_DOCUMENT TEXT_
With all the eyeballs on word2vec and gensim how did this not get picked up befo...

gojomo · on Jan 2, 2021

Gensim considers the `word2vec.c` code, from the original authors of the Word2Vec paper, as canonical and seeks to match its behavior exactly, even in ways it might deviate from some interpretations of the paper.

If there's an actual benefit to be had here, Gensim could add it as an option - but would likely always default to the same CBOW behavior as in `word2vec.c` (& similarly, FastText) - rather than this 'koan' variant.

logram · on Jan 2, 2021

Apparently it did: https://github.com/RaRe-Technologies/gensim/issues/1873

gojomo · on Jan 2, 2021

While I still need to read this paper in detail, I'm not sure their only change is to this scaling of the update.

The `koan` CBOW change has mixed effects on benchmarks, and makes their implementation no longer match the choices of the original, canonical `word2vec.c` release from the original Google authors of the word2vec paper. (Or, by my understanding, the CBOW mode of the FastText code.)

So all the reasoning in that issue for why Gensim didn't want to make any change stands. Of course, if there's an alternate mode that offers proven benefits, it'd be a welcome suggestion/addition. (At this point, it's possible that simply using the `cbow_mean=0` sum-rather-than-average mode, or a different starting `alpha`, matches any claimed benefits of koan_CBOW.)

mlthoughts2018 · on Jan 2, 2021

The paper itself says the only change is normalizing by the context window size C.

_INSTRUCTIONS TO FOLLOW_
Continue the forum thread above about Gensim's CBOW update, starting after its last reply.

_RECORDS SHOWN_
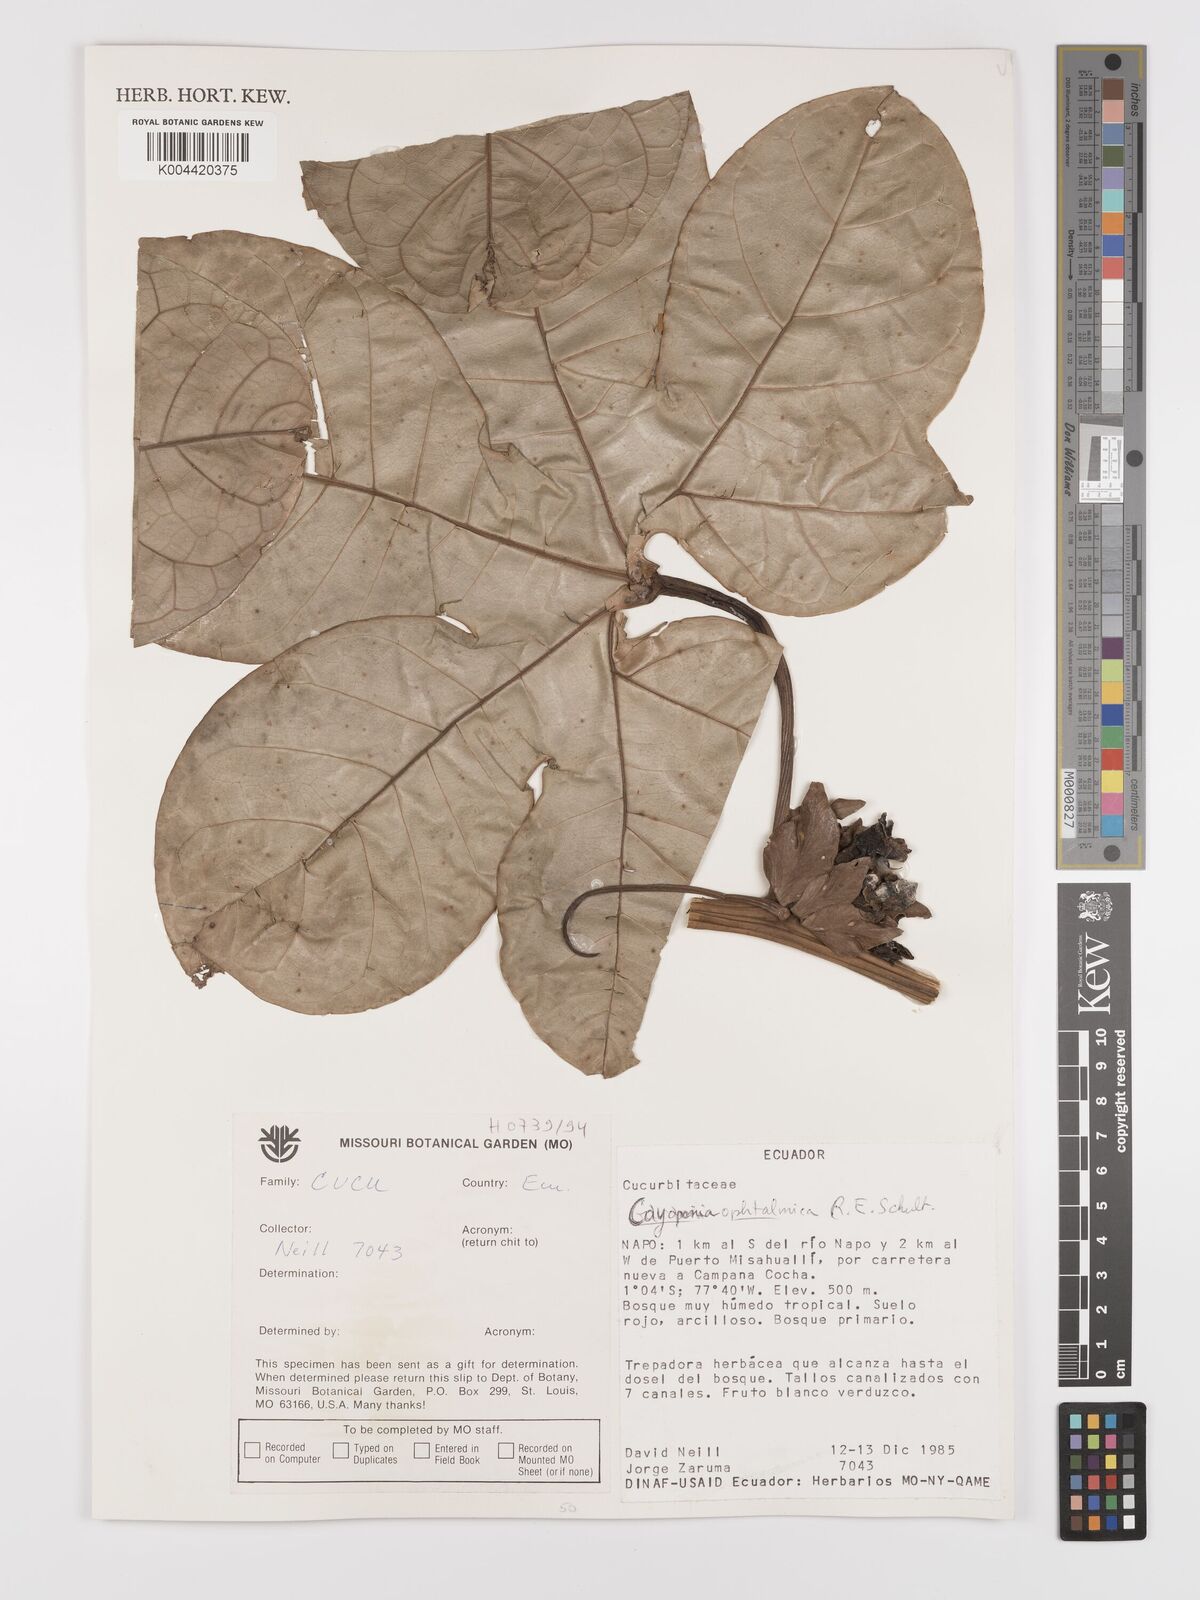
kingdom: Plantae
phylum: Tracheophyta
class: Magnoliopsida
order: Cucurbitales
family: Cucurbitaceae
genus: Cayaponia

---

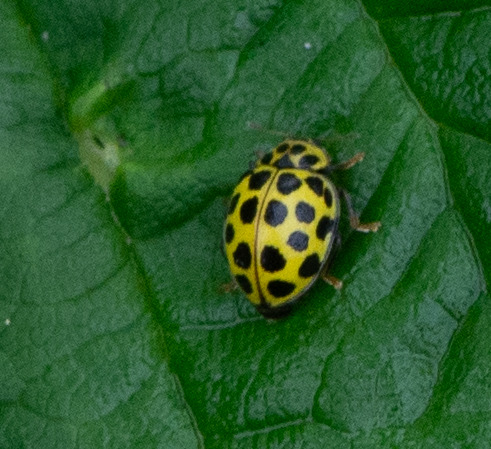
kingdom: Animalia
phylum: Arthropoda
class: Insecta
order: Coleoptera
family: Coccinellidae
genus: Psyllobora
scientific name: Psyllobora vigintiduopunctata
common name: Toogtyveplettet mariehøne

_ANSWER TO THIS PROBLEM_
gojomo · on Jan 2, 2021

Ah, but I've now looked at their code, and it's not the only change! They've also eliminated the `reduced_window` method of weighting-by-distance that's present in `word2vec.c`, Gensim, and FastText.

What if that's the real reason for their sometimes slightly-better, sometimes slightly-worse performance on some benchmarks? Perhaps there are other changes, too.

This is why I continue to think Gensim's policy of matching the reference implementations from the original authors, at least by default, is usually the best policy – rather than using an alternate interpretation of the often-underspecified papers.

polm23 · on Jan 3, 2021

The word2vec implementation has many details that are unmentioned or at least not emphasized much in the paper. The source is also not very commented if memory serves.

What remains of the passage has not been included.